What an utter betrayal of everything the character stood for for decades. What a disgrace for a company, let alone an industry, that would not exist without the efforts and genius of Jewish creators. The mutant minority metaphor cannot work when by attempting to invent a completely fictional society it invokes the trauma of millions of real life minorities while simultaneously trampling over their representation.

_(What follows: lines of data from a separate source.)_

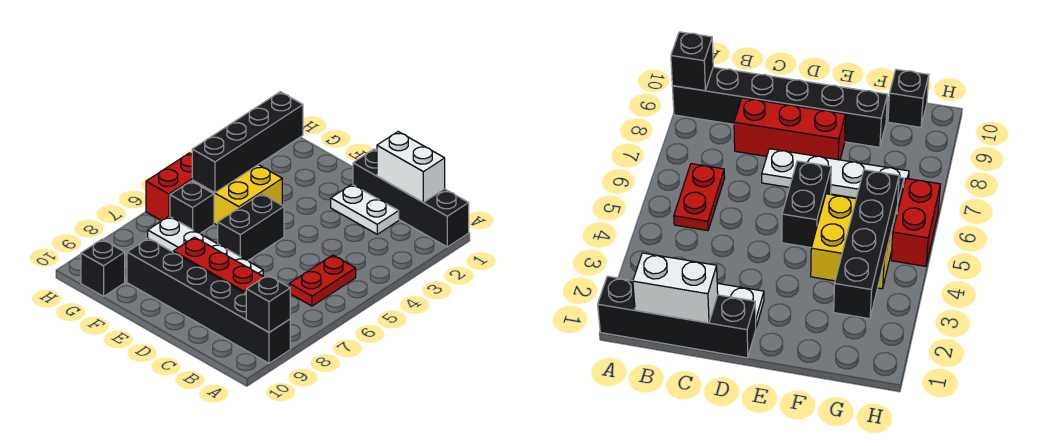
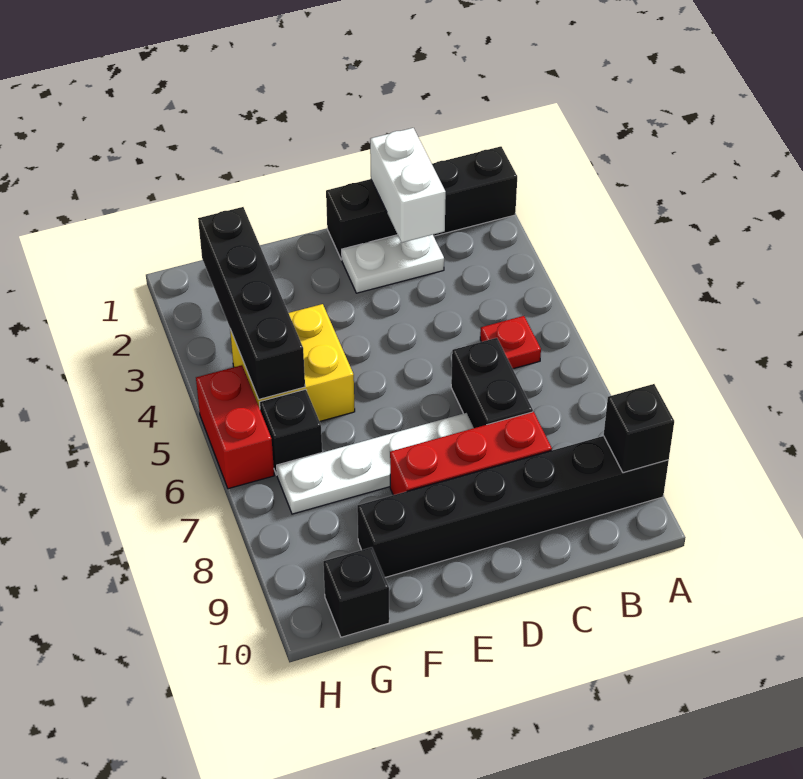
white 1x2 brick [377,132,445,203] -> white 1x2 brick turned to [370,128,446,243]
red 1x2 plate [289,255,356,306] -> red 1x1 plate [480,316,541,369]
black 1x2 brick [218,194,284,260] -> black 1x2 brick moved to [451,338,533,428]

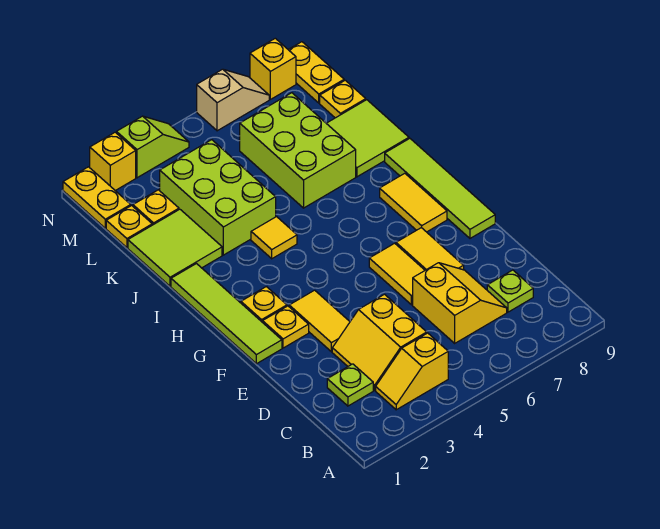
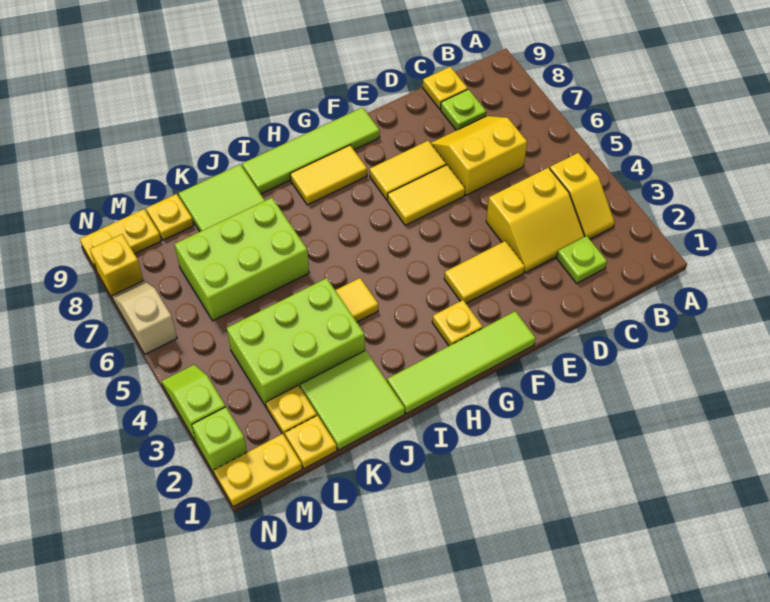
yellow 1x1 plate [263,306,309,348] -> yellow 1x1 plate moved to [423,67,468,109]
yellow 1x1 brick [90,132,136,191] -> lime 1x1 brick [192,407,247,475]

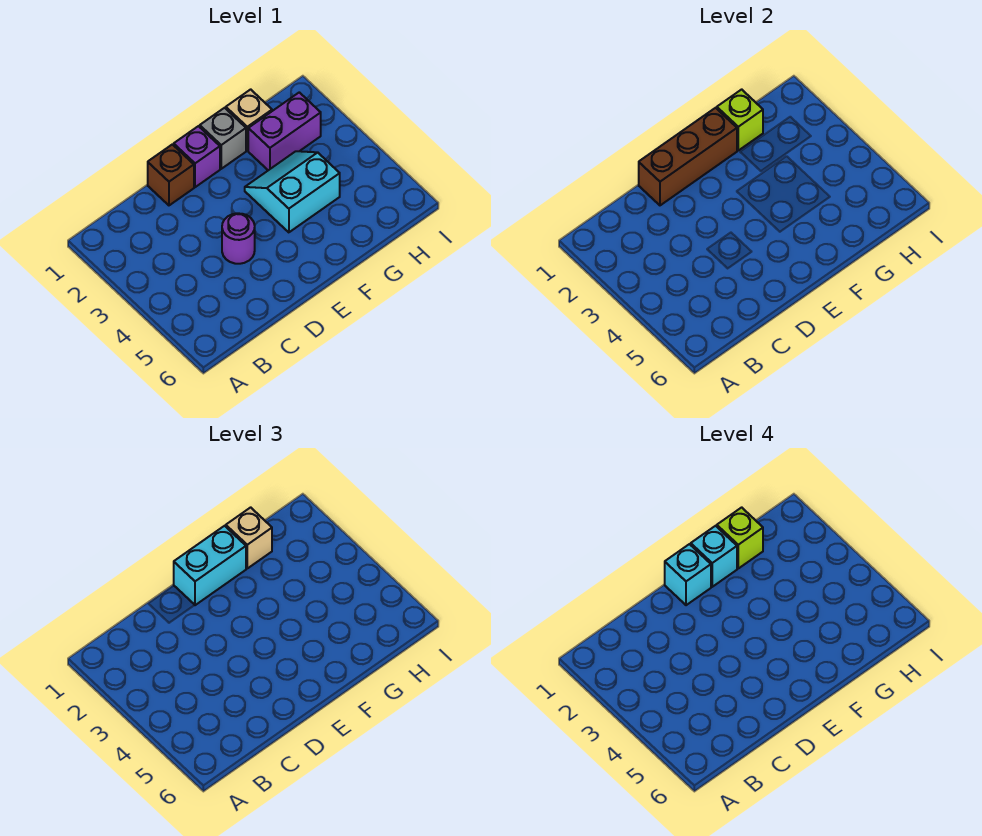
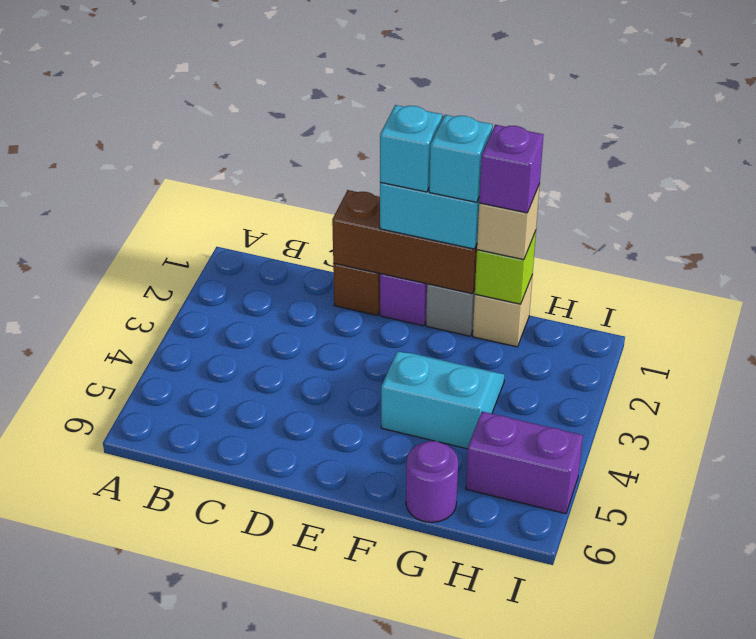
purple 1x1 round brick [222,213,255,264] -> purple 1x1 round brick moved to [406,441,458,523]
lime 1x1 brick [717,507,763,568] -> purple 1x1 brick [479,125,544,213]
purple 1x2 brick [248,92,321,170] -> purple 1x2 brick moved to [466,412,583,514]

Marauders #11 pays an extremely token bit of lip service to Kitty’s Jewish identity at the very last second, when Nightcrawler smiles over the fact that it took eighteen husk bodies to resurrect Kitty. Eighteen is the numerical value of the Hebrew word “chai,” meaning life. This would be a meaningful scene if it hadn’t followed on the heels of the burning of Kitty’s first body, but a little unexplained wink to Kitty’s Jewish identity doesn’t make up for — however unintentionally it might have been — invoking the violent deaths of millions of her people. I love Nightcrawler and his friendship with Kitty, but to have Nightcrawler, a character so Catholic he was once almost the pope, slide this information along feels disingenuous and borderline offensive. It positions a Christian character as the keeper of this Jewish knowledge rather than allowing a Jewish character like Magneto or Iceman to voice these thoughts about Kate’s resurrection in an issue already full to the brim with non-Jewish characters deciding what is best and most honorable for Kitty’s Jewish body. To have a Catholic character invoke the number eighteen without any other explanation in the issue is, to put it simply, not enough.
“We are not here to bury Kate Pryde,” says Xavier during Marauders #11. They’re only here to bury her Jewish identity. Kitty can only resurrect now that one more shovel of dirt has been thrown on it, one more piece of her lost.